The cat trying it out before the carpet






With the carpet






Yeah!! He loves it!!


----------



## Jennyjean

That looks great Karen! It looks like its straight off the pet store shelves!!!


----------



## Karren

Thanks, Jenny!! It was fun and I got to get out my nail guns!! lol


----------



## eightthirty

WOW! I'm definitely going to give this a whirl!


----------



## StereoXGirl

You have such a cute cat, Karren! I don't know if I'd trust myself to make one of these, though. lol.
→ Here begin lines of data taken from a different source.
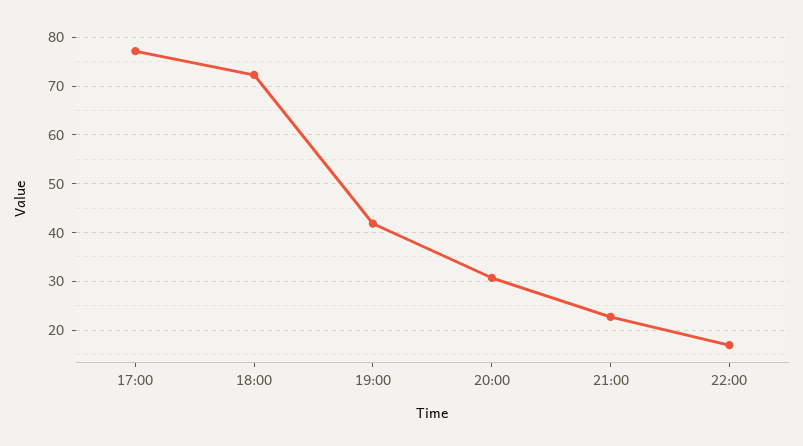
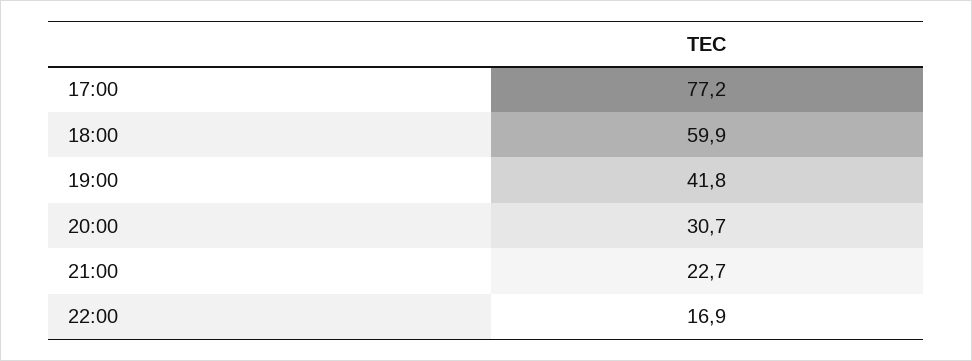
  {
    "17:00": 77.2,
-   "18:00": 72,
+   "18:00": 59.9,
    "19:00": 41.8,
    "20:00": 30.7,
    "21:00": 22.7,
    "22:00": 16.9
  }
But you did an excellent job!


----------



## Lucy

wow!! that looks great! my cat would soo love that lol


----------



## danaryan

That is very nice, my cats would love to have something like that as well.


----------



## magosienne

That looks awesome !! I'm sure my cat would love it as well !


----------



## Karren

Maybe I need to start making and selling in the "for sale" forum!! lol Fred loves it and was on the top looking out the window when I got home from work today!!


----------



## magosienne

I'd be your first customer !


----------



## LilDee

Karren, that looks incredible!



you're so creative


----------



## daer0n

That looks awesome Karren! Great job!


----------



## Adrienne

So cool! Great job Karren


----------